Nesse domingo de quantas emoções, houve correio para mim, quando a noite já ia grávida de ainda mais medos: minha irmã Ana Maria anunciou-me, por aerograma, que ia ser mãe pela segunda vez. Por uns momentos, pensei na ironia da vida: iria nascer a Marta (em Agosto seguinte) e eu, e aquela tanta gente, num cenário de morte, que nos espreitava a cada momento!
- Garcia: António Manuel Garcia, alferes miliciano de Operações Especiais (Ranger). Como já aqui foi dito, era agente da Polícia Judiciária e faleceu em 1977 (ou 78), vítima de um acidente de viação, na estrada entre Viseu e Mangualde.
- Furriel Pires. Cândido Eduardo Lopes Pires, furriel miliciano sapador, natural e ao tempo residente no Montijo. Actualmente, mora em Niza.

7 comentários:

Anónimo disse...

Belíssima homenagem. A isto nós poderemos chamar solidariedade, homenagem e respeito!
Sempe ouvi falar de grandes aventuras da tropa na ultramar e tenho lido belíssimos textos de grandes autores, sobre as epopeias da nossa tropa.
Felicito este autor, que não conheço, pelo briho e sobriedade com que aqui lembra um seu camarada.
Antánio A. Novais

Anónimo disse...

Caro Viegas:
A tua narrativa é belíssima e felicito-te por isso, sempre foste bom nessas coisas. Lembro-me do belo texto que escreveste para um espectáculo em Carmona e dos programas na Rádio Clube do Uíge, velhos tempos.
É emocionante como ao ler-te nos lembramos, como se estivessemos ao vivo, daqueles dias muito difíceis que por lá se passaram, principalmente a malta operacional, como era o teu caso.
Gostava de te contactar, podes dar-me o teu telemóvel?
António Luís

Marta Garcia Tracana disse...

Que o Garcia era boa pessoa, sempre me foi dito desde que me lembro de ser gente. Sou a Marta, não a que nasceu em Agosto, sua sobrinha, mas sim a filha do Garcia. Marta Garcia e desde 2005, Marta Garcia Tracana.Nasci em 10 de Abril de 1978, pelo que o meu pai faleceu em 2 de Novembro de 1979.

=== Tarefa 1 ===
Reescreva o trecho do texto base que começa em "Antánio A. Novais" e vai até "Novembro de 1979.", pondo "contacto" no lugar de "telemóvel".
=== Tarefa 2 ===
Responda com base no texto base:
(a) Onde era natural e residia, ao tempo, o furriel Pires?
(b) Em que data nasceu Marta Garcia Tracana?
(c) Em que mês ia nascer a Marta anunciada no aerograma?
=== Tarefa 3 ===
De acordo com o texto base, por que razão a notícia recebida por aerograma levou quem narra a pensar na ironia da vida?

=== Dados ===
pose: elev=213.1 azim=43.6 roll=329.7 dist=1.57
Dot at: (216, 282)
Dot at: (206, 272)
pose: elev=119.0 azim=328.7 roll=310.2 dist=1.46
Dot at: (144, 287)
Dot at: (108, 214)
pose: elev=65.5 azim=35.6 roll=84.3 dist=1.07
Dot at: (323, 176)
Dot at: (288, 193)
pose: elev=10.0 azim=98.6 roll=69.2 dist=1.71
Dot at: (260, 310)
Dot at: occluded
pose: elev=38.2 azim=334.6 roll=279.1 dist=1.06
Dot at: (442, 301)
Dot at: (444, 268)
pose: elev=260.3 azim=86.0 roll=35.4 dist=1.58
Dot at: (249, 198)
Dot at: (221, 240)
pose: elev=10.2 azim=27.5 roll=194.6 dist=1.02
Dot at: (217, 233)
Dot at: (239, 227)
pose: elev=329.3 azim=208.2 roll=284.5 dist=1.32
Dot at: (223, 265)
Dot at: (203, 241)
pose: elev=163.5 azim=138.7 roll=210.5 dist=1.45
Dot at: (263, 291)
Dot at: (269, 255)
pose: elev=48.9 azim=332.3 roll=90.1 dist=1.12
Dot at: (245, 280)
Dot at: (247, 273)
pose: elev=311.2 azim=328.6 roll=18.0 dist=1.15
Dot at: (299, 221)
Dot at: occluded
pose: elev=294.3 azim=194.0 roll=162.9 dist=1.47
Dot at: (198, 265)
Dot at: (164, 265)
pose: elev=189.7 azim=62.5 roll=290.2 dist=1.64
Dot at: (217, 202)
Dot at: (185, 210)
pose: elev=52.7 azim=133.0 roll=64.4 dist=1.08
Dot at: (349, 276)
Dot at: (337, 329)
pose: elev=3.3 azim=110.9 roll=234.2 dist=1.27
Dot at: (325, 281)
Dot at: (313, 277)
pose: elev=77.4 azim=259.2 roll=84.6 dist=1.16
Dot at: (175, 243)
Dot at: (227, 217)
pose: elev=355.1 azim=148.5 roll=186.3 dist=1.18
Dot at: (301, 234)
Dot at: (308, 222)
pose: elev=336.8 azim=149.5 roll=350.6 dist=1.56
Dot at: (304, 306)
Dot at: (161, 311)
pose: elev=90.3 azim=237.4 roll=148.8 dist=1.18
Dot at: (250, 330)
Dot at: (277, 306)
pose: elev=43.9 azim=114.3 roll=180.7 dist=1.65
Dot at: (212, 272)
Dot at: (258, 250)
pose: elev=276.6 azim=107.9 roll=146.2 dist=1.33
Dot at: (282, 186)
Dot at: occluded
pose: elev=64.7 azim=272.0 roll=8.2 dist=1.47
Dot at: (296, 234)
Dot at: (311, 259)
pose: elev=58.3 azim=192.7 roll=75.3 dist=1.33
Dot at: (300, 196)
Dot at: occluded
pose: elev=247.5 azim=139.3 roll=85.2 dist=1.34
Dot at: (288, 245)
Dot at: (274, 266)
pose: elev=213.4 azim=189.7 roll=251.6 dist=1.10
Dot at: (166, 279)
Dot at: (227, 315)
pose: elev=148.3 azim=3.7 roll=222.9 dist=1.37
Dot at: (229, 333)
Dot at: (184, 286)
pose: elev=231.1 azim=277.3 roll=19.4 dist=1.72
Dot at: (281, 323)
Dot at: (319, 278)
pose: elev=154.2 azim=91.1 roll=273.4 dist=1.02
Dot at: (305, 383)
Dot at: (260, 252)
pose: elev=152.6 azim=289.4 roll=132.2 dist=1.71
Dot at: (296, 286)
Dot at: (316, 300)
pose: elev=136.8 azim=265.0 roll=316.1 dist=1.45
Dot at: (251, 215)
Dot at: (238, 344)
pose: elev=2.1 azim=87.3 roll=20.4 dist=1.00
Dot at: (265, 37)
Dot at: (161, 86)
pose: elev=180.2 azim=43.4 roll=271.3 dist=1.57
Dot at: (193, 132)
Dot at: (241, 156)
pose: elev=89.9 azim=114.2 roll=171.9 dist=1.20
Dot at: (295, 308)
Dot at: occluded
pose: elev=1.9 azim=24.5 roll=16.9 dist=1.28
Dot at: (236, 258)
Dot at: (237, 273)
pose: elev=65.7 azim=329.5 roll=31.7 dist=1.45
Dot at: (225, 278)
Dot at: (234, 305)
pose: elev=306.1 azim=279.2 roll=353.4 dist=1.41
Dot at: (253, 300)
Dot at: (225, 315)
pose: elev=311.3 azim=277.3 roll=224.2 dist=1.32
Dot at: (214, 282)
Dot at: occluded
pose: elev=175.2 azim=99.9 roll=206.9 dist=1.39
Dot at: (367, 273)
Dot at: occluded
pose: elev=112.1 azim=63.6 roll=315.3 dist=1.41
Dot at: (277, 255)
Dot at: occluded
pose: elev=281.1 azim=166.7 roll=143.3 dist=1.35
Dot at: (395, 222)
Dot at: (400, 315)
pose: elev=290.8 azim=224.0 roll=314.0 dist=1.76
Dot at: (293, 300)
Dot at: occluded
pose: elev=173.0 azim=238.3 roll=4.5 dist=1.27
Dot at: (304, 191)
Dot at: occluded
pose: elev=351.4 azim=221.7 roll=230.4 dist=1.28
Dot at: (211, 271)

=== Resultado do exercício 1 ===
Antánio A. Novais

Anónimo disse...

Caro Viegas:
A tua narrativa é belíssima e felicito-te por isso, sempre foste bom nessas coisas. Lembro-me do belo texto que escreveste para um espectáculo em Carmona e dos programas na Rádio Clube do Uíge, velhos tempos.
É emocionante como ao ler-te nos lembramos, como se estivessemos ao vivo, daqueles dias muito difíceis que por lá se passaram, principalmente a malta operacional, como era o teu caso.
Gostava de te contactar, podes dar-me o teu contacto?
António Luís

Marta Garcia Tracana disse...

Que o Garcia era boa pessoa, sempre me foi dito desde que me lembro de ser gente. Sou a Marta, não a que nasceu em Agosto, sua sobrinha, mas sim a filha do Garcia. Marta Garcia e desde 2005, Marta Garcia Tracana.Nasci em 10 de Abril de 1978, pelo que o meu pai faleceu em 2 de Novembro de 1979.

=== Resultado do exercício 2 ===
(a) No Montijo.
(b) Em 10 de Abril de 1978.
(c) Em Agosto.

=== Resultado do exercício 3 ===
A irmã Ana Maria anunciou que ia ser mãe pela segunda vez, e iria nascer a Marta. Entretanto, quem narra e muita outra gente estavam num cenário de morte que os espreitava a cada momento.